I don't want to be a gym lady.
I don't want to own pink workout gear.
In fact, when I'm at the gym, go-go-going for it on the stair stepper, I look around the room and marvel at the company I'm keeping. I want to be healthy. I have an obligation to be healthy and a specific health complication the mandates that I work out, because I can't fail my girls. I can't fail my love. I can't fail in the face of my beautiful life. Because it is. It's a goddamn beautiful life, and I hate wasting a single moment of it calculating whether I can fit a piece of cake into my daily allotment.
(Fuck you, daily allotment.)
Does this make sense?
I just want to be a person who is happy and who lives for a very long time.
I'm excited about going camping.
It's a lot of work and it's hard to sleep because there are noises and it's cold, but it's the opposite of being stuffy.
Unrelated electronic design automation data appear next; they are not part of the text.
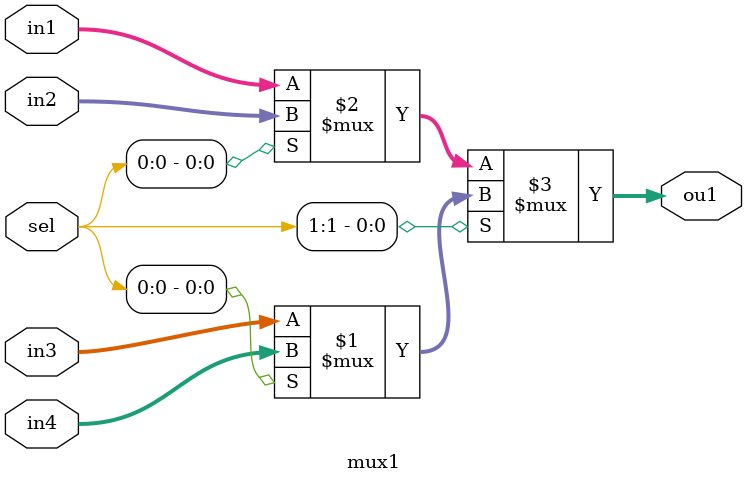
<source format=v>
module mux1 #(
   parameter Width = 32
) (
    input  [Width-1:0] in1,
    input  [Width-1:0] in2,
    input  [Width-1:0] in3,
    input  [Width-1:0] in4,
    input  [1:0] sel,
    output [Width-1:0] ou1
);

    assign ou1 = sel[1] ? (sel[0] ? in4 : in3) : (sel[0] ? in2 : in1);

endmodule
</source>
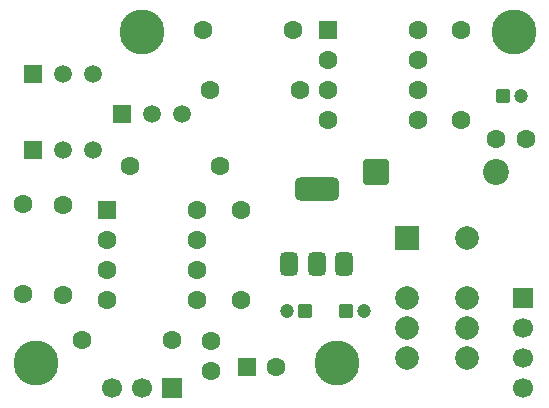
<source format=gbr>
%TF.GenerationSoftware,KiCad,Pcbnew,9.0.6*%
%TF.CreationDate,2025-12-23T12:21:06+09:00*%
%TF.ProjectId,ils,696c732e-6b69-4636-9164-5f7063625858,rev?*%
%TF.SameCoordinates,Original*%
%TF.FileFunction,Soldermask,Top*%
%TF.FilePolarity,Negative*%
%FSLAX46Y46*%
G04 Gerber Fmt 4.6, Leading zero omitted, Abs format (unit mm)*
G04 Created by KiCad (PCBNEW 9.0.6) date 2025-12-23 12:21:06*
%MOMM*%
%LPD*%
G01*
G04 APERTURE LIST*
G04 Aperture macros list*
%AMRoundRect*
0 Rectangle with rounded corners*
0 $1 Rounding radius*
0 $2 $3 $4 $5 $6 $7 $8 $9 X,Y pos of 4 corners*
0 Add a 4 corners polygon primitive as box body*
4,1,4,$2,$3,$4,$5,$6,$7,$8,$9,$2,$3,0*
0 Add four circle primitives for the rounded corners*
1,1,$1+$1,$2,$3*
1,1,$1+$1,$4,$5*
1,1,$1+$1,$6,$7*
1,1,$1+$1,$8,$9*
0 Add four rect primitives between the rounded corners*
20,1,$1+$1,$2,$3,$4,$5,0*
20,1,$1+$1,$4,$5,$6,$7,0*
20,1,$1+$1,$6,$7,$8,$9,0*
20,1,$1+$1,$8,$9,$2,$3,0*%
G04 Aperture macros list end*
%ADD10RoundRect,0.250000X-0.350000X-0.350000X0.350000X-0.350000X0.350000X0.350000X-0.350000X0.350000X0*%
%ADD11C,1.200000*%
%ADD12RoundRect,0.250000X0.350000X0.350000X-0.350000X0.350000X-0.350000X-0.350000X0.350000X-0.350000X0*%
%ADD13C,3.800000*%
%ADD14C,2.600000*%
%ADD15C,1.600000*%
%ADD16RoundRect,0.250000X-0.550000X-0.550000X0.550000X-0.550000X0.550000X0.550000X-0.550000X0.550000X0*%
%ADD17R,1.700000X1.700000*%
%ADD18C,1.700000*%
%ADD19RoundRect,0.249999X-0.850001X-0.850001X0.850001X-0.850001X0.850001X0.850001X-0.850001X0.850001X0*%
%ADD20C,2.200000*%
%ADD21RoundRect,0.375000X0.375000X-0.625000X0.375000X0.625000X-0.375000X0.625000X-0.375000X-0.625000X0*%
%ADD22RoundRect,0.500000X1.400000X-0.500000X1.400000X0.500000X-1.400000X0.500000X-1.400000X-0.500000X0*%
%ADD23R,2.000000X2.000000*%
%ADD24C,2.000000*%
%ADD25R,1.500000X1.500000*%
%ADD26C,1.500000*%
G04 APERTURE END LIST*
D10*
%TO.C,C6*%
X161977401Y-132000000D03*
D11*
X163477401Y-132000000D03*
%TD*%
D12*
%TO.C,C5*%
X158450000Y-132000000D03*
D11*
X156950000Y-132000000D03*
%TD*%
D13*
%TO.C,REF\u002A\u002A*%
X176150000Y-108400000D03*
D14*
X176150000Y-108400000D03*
%TD*%
D15*
%TO.C,U2*%
X168060000Y-108230000D03*
X168060000Y-110770000D03*
X168060000Y-113310000D03*
X168060000Y-115850000D03*
X160440000Y-115850000D03*
X160440000Y-113310000D03*
X160440000Y-110770000D03*
D16*
X160440000Y-108230000D03*
%TD*%
D15*
%TO.C,R2*%
X171660000Y-115860000D03*
X171660000Y-108240000D03*
%TD*%
D14*
%TO.C,REF\u002A\u002A*%
X135650000Y-136400000D03*
D13*
X135650000Y-136400000D03*
%TD*%
D15*
%TO.C,C3*%
X150500000Y-137100000D03*
X150500000Y-134600000D03*
%TD*%
%TO.C,C1*%
X177150000Y-117500000D03*
X174650000Y-117500000D03*
%TD*%
D17*
%TO.C,J2*%
X147190000Y-138500000D03*
D18*
X144650000Y-138500000D03*
X142110000Y-138500000D03*
%TD*%
D16*
%TO.C,C4*%
X153544888Y-136750000D03*
D15*
X156044888Y-136750000D03*
%TD*%
D14*
%TO.C,REF\u002A\u002A*%
X161150000Y-136400000D03*
D13*
X161150000Y-136400000D03*
%TD*%
D10*
%TO.C,C2*%
X175227401Y-113850000D03*
D11*
X176727401Y-113850000D03*
%TD*%
D19*
%TO.C,D1*%
X164470000Y-120250000D03*
D20*
X174630000Y-120250000D03*
%TD*%
D21*
%TO.C,U3*%
X157150000Y-128000000D03*
X159450000Y-128000000D03*
D22*
X159450000Y-121700000D03*
D21*
X161750000Y-128000000D03*
%TD*%
D15*
%TO.C,R6*%
X138000000Y-130645000D03*
X138000000Y-123025000D03*
%TD*%
%TO.C,R1*%
X143690000Y-119750000D03*
X151310000Y-119750000D03*
%TD*%
%TO.C,R5*%
X153050000Y-123440000D03*
X153050000Y-131060000D03*
%TD*%
%TO.C,R3*%
X139590000Y-134450000D03*
X147210000Y-134450000D03*
%TD*%
D23*
%TO.C,K1*%
X167120000Y-125870000D03*
D24*
X167120000Y-130950000D03*
X167120000Y-133490000D03*
X167120000Y-136030000D03*
X172200000Y-136030000D03*
X172200000Y-133490000D03*
X172200000Y-130950000D03*
X172200000Y-125870000D03*
%TD*%
D14*
%TO.C,REF\u002A\u002A*%
X144650000Y-108400000D03*
D13*
X144650000Y-108400000D03*
%TD*%
D17*
%TO.C,J1*%
X176900000Y-130940000D03*
D18*
X176900000Y-133480000D03*
X176900000Y-136020000D03*
X176900000Y-138560000D03*
%TD*%
D15*
%TO.C,R8*%
X134550000Y-130610000D03*
X134550000Y-122990000D03*
%TD*%
%TO.C,R4*%
X158060000Y-113300000D03*
X150440000Y-113300000D03*
%TD*%
%TO.C,R7*%
X149850000Y-108250000D03*
X157470000Y-108250000D03*
%TD*%
D25*
%TO.C,Q3*%
X135470000Y-111950000D03*
D26*
X138010000Y-111950000D03*
X140550000Y-111950000D03*
%TD*%
D25*
%TO.C,Q1*%
X135460000Y-118385000D03*
D26*
X138000000Y-118385000D03*
X140540000Y-118385000D03*
%TD*%
D25*
%TO.C,Q2*%
X143000000Y-115300000D03*
D26*
X145540000Y-115300000D03*
X148080000Y-115300000D03*
%TD*%
D16*
%TO.C,U1*%
X141695000Y-123440000D03*
D15*
X141695000Y-125980000D03*
X141695000Y-128520000D03*
X141695000Y-131060000D03*
X149315000Y-131060000D03*
X149315000Y-128520000D03*
X149315000Y-125980000D03*
X149315000Y-123440000D03*
%TD*%
M02*

</source>
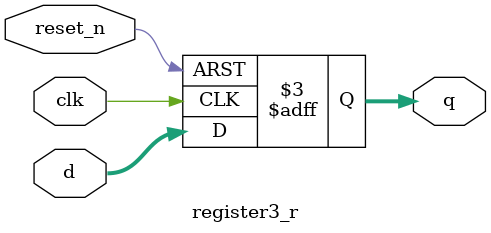
<source format=v>
module register3_r(clk, reset_n, d, q);				//Async Resettable 3bits D Flip-Flop Module
	input clk, reset_n;
	input [2:0] d;												//input define
	output reg [2:0] q;										//output define
	
	always @(posedge clk or negedge reset_n) begin	//when clk is 1
		if (reset_n == 0) q <= 3'b0;
		else q <= d;
	end
	
endmodule

</source>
I need to not be stuffy about myself, sometimes.
I need to brush my teeth and spit into the dirt.
I need to stay up late so that I can pretend like Kurt and I are young again.
I need to be in love more than I let myself.
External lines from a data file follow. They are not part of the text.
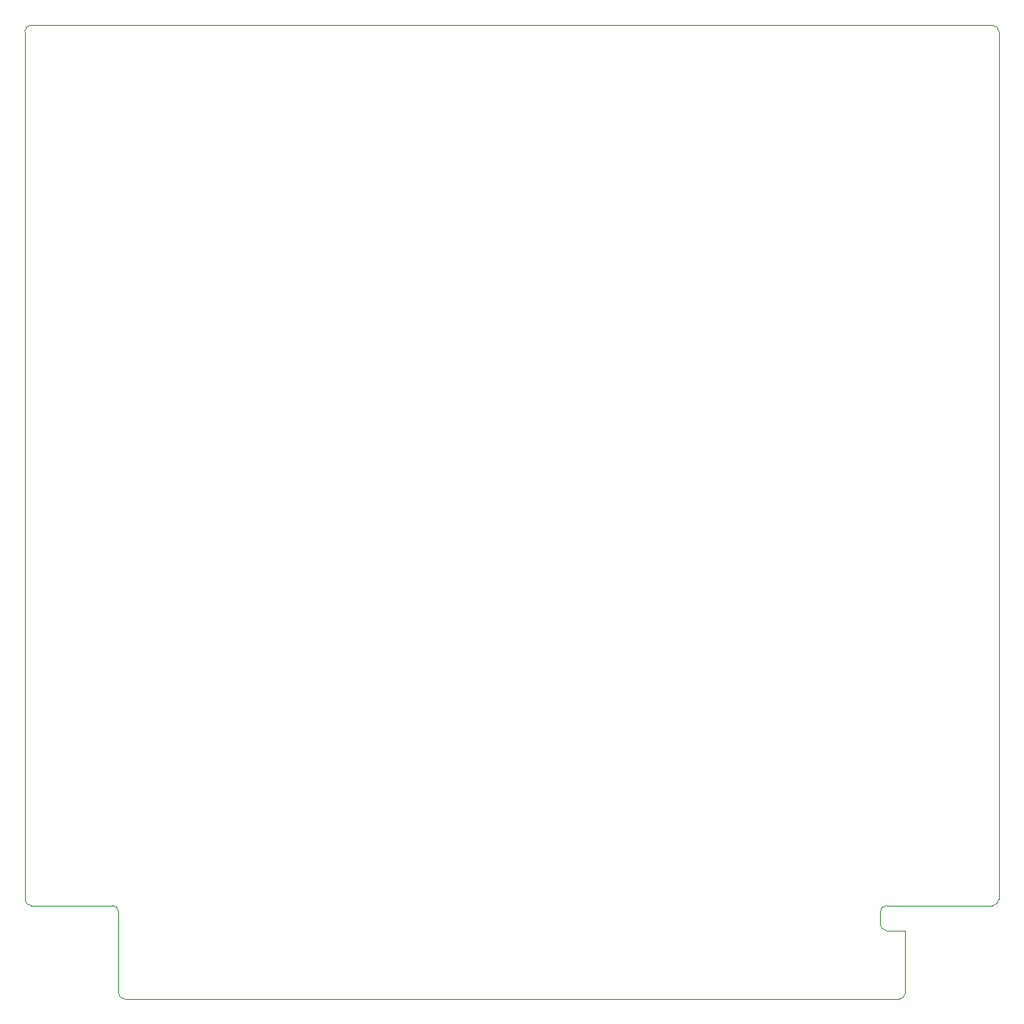
<source format=gm1>
G04 #@! TF.GenerationSoftware,KiCad,Pcbnew,6.0.11-2627ca5db0~126~ubuntu20.04.1*
G04 #@! TF.CreationDate,2023-08-10T13:47:57+05:00*
G04 #@! TF.ProjectId,zx_01,7a785f30-312e-46b6-9963-61645f706362,rev?*
G04 #@! TF.SameCoordinates,Original*
G04 #@! TF.FileFunction,Profile,NP*
%FSLAX46Y46*%
G04 Gerber Fmt 4.6, Leading zero omitted, Abs format (unit mm)*
G04 Created by KiCad (PCBNEW 6.0.11-2627ca5db0~126~ubuntu20.04.1) date 2023-08-10 13:47:57*
%MOMM*%
%LPD*%
G01*
G04 APERTURE LIST*
G04 #@! TA.AperFunction,Profile*
%ADD10C,0.100000*%
G04 #@! TD*
G04 APERTURE END LIST*
D10*
X43180000Y-50800000D02*
G75*
G03*
X42545000Y-51435000I0J-635000D01*
G01*
X130175000Y-140335000D02*
G75*
G03*
X129540000Y-140970000I0J-635000D01*
G01*
X43180000Y-50800000D02*
X140970000Y-50800000D01*
X52070000Y-149225000D02*
G75*
G03*
X52705000Y-149860000I635000J0D01*
G01*
X130175000Y-140335000D02*
X140970000Y-140335000D01*
X52070000Y-140970000D02*
G75*
G03*
X51435000Y-140335000I-635000J0D01*
G01*
X42545000Y-139700000D02*
X42545000Y-51435000D01*
X129540000Y-142240000D02*
G75*
G03*
X130175000Y-142875000I635000J0D01*
G01*
X141605000Y-51435000D02*
G75*
G03*
X140970000Y-50800000I-635000J0D01*
G01*
X52070000Y-149225000D02*
X52070000Y-140970000D01*
X141605000Y-139700000D02*
X141605000Y-51435000D01*
X131445000Y-149860000D02*
G75*
G03*
X132080000Y-149225000I0J635000D01*
G01*
X131445000Y-149860000D02*
X52705000Y-149860000D01*
X140970000Y-140335000D02*
G75*
G03*
X141605000Y-139700000I0J635000D01*
G01*
X51435000Y-140335000D02*
X43180000Y-140335000D01*
X129540000Y-140970000D02*
X129540000Y-142240000D01*
X42545000Y-139700000D02*
G75*
G03*
X43180000Y-140335000I635000J0D01*
G01*
X132080000Y-149225000D02*
X132080000Y-142875000D01*
X132080000Y-142875000D02*
X130175000Y-142875000D01*
M02*

</source>
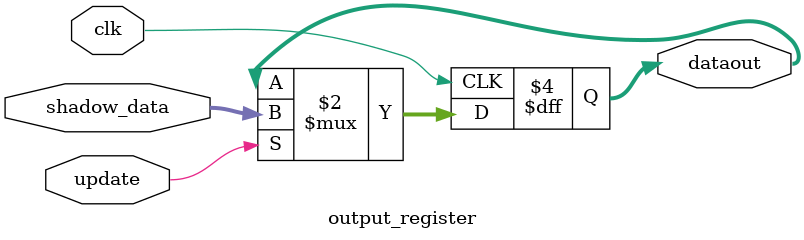
<source format=sv>
module shadow_reg_split_ctrl #(parameter DW=12) (
    input clk, load, update,
    input [DW-1:0] datain,
    output [DW-1:0] dataout
);
    // Internal connections between submodules
    wire [DW-1:0] shadow_data;
    
    // Shadow register submodule instantiation
    shadow_register #(
        .DW(DW)
    ) shadow_reg_inst (
        .clk(clk),
        .load(load),
        .datain(datain),
        .shadow_data(shadow_data)
    );
    
    // Output register submodule instantiation
    output_register #(
        .DW(DW)
    ) output_reg_inst (
        .clk(clk),
        .update(update),
        .shadow_data(shadow_data),
        .dataout(dataout)
    );
    
endmodule

// Shadow register submodule - responsible for capturing input data
module shadow_register #(parameter DW=12) (
    input clk,
    input load,
    input [DW-1:0] datain,
    output reg [DW-1:0] shadow_data
);
    always @(posedge clk) begin
        if(load) shadow_data <= datain;
    end
endmodule

// Output register submodule - responsible for updating output when requested
module output_register #(parameter DW=12) (
    input clk,
    input update,
    input [DW-1:0] shadow_data,
    output reg [DW-1:0] dataout
);
    always @(posedge clk) begin
        if(update) dataout <= shadow_data;
    end
endmodule
</source>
I lived in a very self-serving way, once. It's funny to think about what that old me would think of this one. When I got pregnant in the middle of a storm, everybody glanced at one another out of the sides of their eyes. Everybody wondered how this would all turn out. I was a bad, damaged, lost junky kid with feathers and string in my hair. I had nothing, I was nothing. Oh boy, how is this going to turn out?
Well, guess what? As it turns out, I just happen to be the world's most grateful and willing mom. I happen to be raising the world's happiest and most amazing kids.
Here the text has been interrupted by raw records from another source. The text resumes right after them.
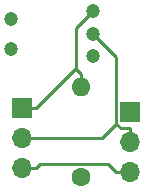
<source format=gbr>
%TF.GenerationSoftware,KiCad,Pcbnew,7.0.9*%
%TF.CreationDate,2023-11-25T09:20:38+10:00*%
%TF.ProjectId,util_photoswitch,7574696c-5f70-4686-9f74-6f7377697463,rev?*%
%TF.SameCoordinates,Original*%
%TF.FileFunction,Copper,L1,Top*%
%TF.FilePolarity,Positive*%
%FSLAX46Y46*%
G04 Gerber Fmt 4.6, Leading zero omitted, Abs format (unit mm)*
G04 Created by KiCad (PCBNEW 7.0.9) date 2023-11-25 09:20:38*
%MOMM*%
%LPD*%
G01*
G04 APERTURE LIST*
%TA.AperFunction,ComponentPad*%
%ADD10R,1.700000X1.700000*%
%TD*%
%TA.AperFunction,ComponentPad*%
%ADD11O,1.700000X1.700000*%
%TD*%
%TA.AperFunction,ComponentPad*%
%ADD12C,1.600000*%
%TD*%
%TA.AperFunction,ComponentPad*%
%ADD13O,1.600000X1.600000*%
%TD*%
%TA.AperFunction,ComponentPad*%
%ADD14C,1.200000*%
%TD*%
%TA.AperFunction,Conductor*%
%ADD15C,0.250000*%
%TD*%
G04 APERTURE END LIST*
D10*
%TO.P,J1,1,Pin_1*%
%TO.N,+5V*%
X144430000Y-100700000D03*
D11*
%TO.P,J1,2,Pin_2*%
%TO.N,Net-(J1-Pin_2)*%
X144430000Y-103240000D03*
%TO.P,J1,3,Pin_3*%
%TO.N,GND*%
X144430000Y-105780000D03*
%TD*%
D12*
%TO.P,R1,1*%
%TO.N,Net-(U1-A)*%
X140270000Y-106190000D03*
D13*
%TO.P,R1,2*%
%TO.N,+5V*%
X140270000Y-98570000D03*
%TD*%
D10*
%TO.P,J2,1,Pin_1*%
%TO.N,+5V*%
X135270000Y-100350000D03*
D11*
%TO.P,J2,2,Pin_2*%
%TO.N,Net-(J1-Pin_2)*%
X135270000Y-102890000D03*
%TO.P,J2,3,Pin_3*%
%TO.N,GND*%
X135270000Y-105430000D03*
%TD*%
D14*
%TO.P,U1,1,A*%
%TO.N,Net-(U1-A)*%
X134289980Y-95330000D03*
%TO.P,U1,2,K*%
%TO.N,GND*%
X134289980Y-92790000D03*
%TO.P,U1,3,VCC*%
%TO.N,+5V*%
X141274980Y-92155000D03*
%TO.P,U1,4,VOUT*%
%TO.N,Net-(J1-Pin_2)*%
X141274980Y-94060000D03*
%TO.P,U1,5,GND*%
%TO.N,GND*%
X141274980Y-95965000D03*
%TD*%
D15*
%TO.N,+5V*%
X140270000Y-98570000D02*
X140270000Y-97444700D01*
X139744600Y-97050700D02*
X139876000Y-97050700D01*
X136445300Y-100350000D02*
X139744600Y-97050700D01*
X139876000Y-93554000D02*
X139876000Y-97050700D01*
X141275000Y-92155000D02*
X139876000Y-93554000D01*
X139876000Y-97050700D02*
X140270000Y-97444700D01*
X135270000Y-100350000D02*
X136445300Y-100350000D01*
%TO.N,Net-(J1-Pin_2)*%
X144430000Y-103240000D02*
X144430000Y-102064700D01*
X142062200Y-102890000D02*
X135270000Y-102890000D01*
X143254700Y-101697500D02*
X142062200Y-102890000D01*
X143254700Y-96039700D02*
X143254700Y-101697500D01*
X141275000Y-94060000D02*
X143254700Y-96039700D01*
X143621900Y-102064700D02*
X144430000Y-102064700D01*
X143254700Y-101697500D02*
X143621900Y-102064700D01*
%TO.N,GND*%
X136818400Y-105056900D02*
X136445300Y-105430000D01*
X142531600Y-105056900D02*
X136818400Y-105056900D01*
X143254700Y-105780000D02*
X142531600Y-105056900D01*
X144430000Y-105780000D02*
X143254700Y-105780000D01*
X135270000Y-105430000D02*
X136445300Y-105430000D01*
%TD*%
M02*

</source>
As it also turns out, I don't cut myself very much slack. I mean, I put off scrubbing my toilets and leave the house wearing crocs, but as far as the real stuff and the heavy stuff, I feel an overwhelming and consuming pressure to be good at everything. All the MOM STUFF. I am all winding pathways and pulled from my gut out onto the grass, onto the gravel and the into the sun. I am tiny speakers in my ears and redheads with long white legs. I am muddy palms and tattered strings, an amputee put back together. I am a story that begins in a dirt lot in the middle of nowhere, and I feel pressure to do all the bullshit things I see on TLC, or whatever.
I feel like I'm failing, sometimes, because I just can't get the hang of being consumable and invisible and somebody you wouldn't glance at twice at the mall. I feel like things shouldn't be hard for me, because look at me! My life is beautiful.
I still can't afford my student loans. I still can't fit into the brown dress I bought last summer. I still can't write and clean and have dinner ready. I still can't work out for an hour, have sex with my husband and make it to bed in time to get eight hours before my girls are awake.
I totally, unabashedly can make a wonderful life for my kids. I can make sure their days are filled with color and light and activity and contact and love, love, love.
I'm going to go over my calories, though.
Scouty and I baked a cake yesterday, because she asked if we could. Then, I ate a piece of cake for dinner and fell asleep in the hammock.
That's the best I can do with making sense of what I'm feeling, right now. I'm a little overdone, and I need to just let it all go and let things happen. Because things will happen without me scheduling every moment of my life in an attempt to be a picture in a gardening magazine. Do you know what I mean?